WHAT YOU NEED TO DO. Each line from the opening of the records that follow to the line with "[221,354,238,371] 素 -> [338,589,360,611] 教" needs to be written out exactly. Add nothing.

Stored items.
::::
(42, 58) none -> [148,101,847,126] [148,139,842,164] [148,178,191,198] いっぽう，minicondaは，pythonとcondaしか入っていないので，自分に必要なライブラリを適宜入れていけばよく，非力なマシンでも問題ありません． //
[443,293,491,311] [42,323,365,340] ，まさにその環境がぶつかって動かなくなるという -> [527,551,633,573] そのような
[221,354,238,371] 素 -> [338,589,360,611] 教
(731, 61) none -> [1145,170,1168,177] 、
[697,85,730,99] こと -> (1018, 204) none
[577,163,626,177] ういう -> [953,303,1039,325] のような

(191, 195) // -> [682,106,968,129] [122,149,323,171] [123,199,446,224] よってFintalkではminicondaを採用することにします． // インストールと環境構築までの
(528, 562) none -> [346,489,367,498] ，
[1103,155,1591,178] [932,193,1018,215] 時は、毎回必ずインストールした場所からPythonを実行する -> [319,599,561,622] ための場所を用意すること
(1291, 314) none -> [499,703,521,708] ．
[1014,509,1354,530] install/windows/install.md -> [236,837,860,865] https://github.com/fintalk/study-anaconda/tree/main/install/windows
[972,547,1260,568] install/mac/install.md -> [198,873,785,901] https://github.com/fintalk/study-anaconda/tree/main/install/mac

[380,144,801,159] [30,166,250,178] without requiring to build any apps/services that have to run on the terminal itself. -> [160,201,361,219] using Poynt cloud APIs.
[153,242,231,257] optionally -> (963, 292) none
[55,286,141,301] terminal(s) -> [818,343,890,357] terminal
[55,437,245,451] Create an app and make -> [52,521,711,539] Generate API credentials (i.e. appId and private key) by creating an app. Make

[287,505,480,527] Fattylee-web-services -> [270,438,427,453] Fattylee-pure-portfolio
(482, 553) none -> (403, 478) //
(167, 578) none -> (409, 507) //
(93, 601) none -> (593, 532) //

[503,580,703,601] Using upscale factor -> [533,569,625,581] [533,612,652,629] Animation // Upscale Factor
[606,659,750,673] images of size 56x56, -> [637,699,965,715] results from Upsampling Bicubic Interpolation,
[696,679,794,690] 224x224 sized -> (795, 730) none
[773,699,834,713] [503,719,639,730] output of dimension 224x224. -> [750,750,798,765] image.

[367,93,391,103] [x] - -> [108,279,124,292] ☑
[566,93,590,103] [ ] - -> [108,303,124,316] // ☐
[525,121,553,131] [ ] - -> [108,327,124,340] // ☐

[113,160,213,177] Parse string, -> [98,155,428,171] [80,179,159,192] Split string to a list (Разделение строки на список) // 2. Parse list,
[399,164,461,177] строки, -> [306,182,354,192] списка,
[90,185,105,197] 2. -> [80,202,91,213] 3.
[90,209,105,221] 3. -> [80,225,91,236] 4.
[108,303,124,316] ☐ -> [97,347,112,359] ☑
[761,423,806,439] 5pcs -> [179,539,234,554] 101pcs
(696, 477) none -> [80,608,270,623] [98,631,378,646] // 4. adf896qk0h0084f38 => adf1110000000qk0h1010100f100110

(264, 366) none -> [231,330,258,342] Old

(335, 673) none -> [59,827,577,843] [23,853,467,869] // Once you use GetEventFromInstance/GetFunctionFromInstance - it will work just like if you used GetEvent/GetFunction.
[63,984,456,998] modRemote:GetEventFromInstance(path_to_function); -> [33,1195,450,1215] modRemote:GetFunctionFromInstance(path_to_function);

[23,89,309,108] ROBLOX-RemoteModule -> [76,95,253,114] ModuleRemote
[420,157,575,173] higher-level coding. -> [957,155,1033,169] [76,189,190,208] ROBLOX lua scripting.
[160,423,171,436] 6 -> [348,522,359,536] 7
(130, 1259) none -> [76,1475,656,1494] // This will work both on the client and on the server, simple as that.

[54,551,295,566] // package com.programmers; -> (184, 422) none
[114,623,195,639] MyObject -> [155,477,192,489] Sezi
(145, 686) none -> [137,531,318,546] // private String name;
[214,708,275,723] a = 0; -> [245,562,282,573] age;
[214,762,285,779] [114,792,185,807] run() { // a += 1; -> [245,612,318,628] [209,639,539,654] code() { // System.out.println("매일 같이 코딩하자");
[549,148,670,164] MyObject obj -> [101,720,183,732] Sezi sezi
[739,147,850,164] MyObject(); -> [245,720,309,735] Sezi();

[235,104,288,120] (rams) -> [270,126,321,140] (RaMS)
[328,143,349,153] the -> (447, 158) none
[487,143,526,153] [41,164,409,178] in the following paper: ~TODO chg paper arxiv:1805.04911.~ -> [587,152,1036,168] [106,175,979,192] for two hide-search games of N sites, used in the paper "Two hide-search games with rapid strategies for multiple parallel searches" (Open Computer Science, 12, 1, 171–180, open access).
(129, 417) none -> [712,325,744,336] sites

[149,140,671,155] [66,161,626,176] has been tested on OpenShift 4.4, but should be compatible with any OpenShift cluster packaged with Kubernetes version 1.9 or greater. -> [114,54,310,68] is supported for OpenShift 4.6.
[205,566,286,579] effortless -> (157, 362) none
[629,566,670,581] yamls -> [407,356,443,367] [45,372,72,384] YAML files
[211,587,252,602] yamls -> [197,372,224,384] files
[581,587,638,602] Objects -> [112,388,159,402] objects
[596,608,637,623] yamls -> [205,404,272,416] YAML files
::::
ANSWER SPACE.
(42, 58) none -> [148,101,847,126] [148,139,842,164] [148,178,191,198] いっぽう，minicondaは，pythonとcondaしか入っていないので，自分に必要なライブラリを適宜入れていけばよく，非力なマシンでも問題ありません． //
[443,293,491,311] [42,323,365,340] ，まさにその環境がぶつかって動かなくなるという -> [527,551,633,573] そのような
[221,354,238,371] 素 -> [338,589,360,611] 教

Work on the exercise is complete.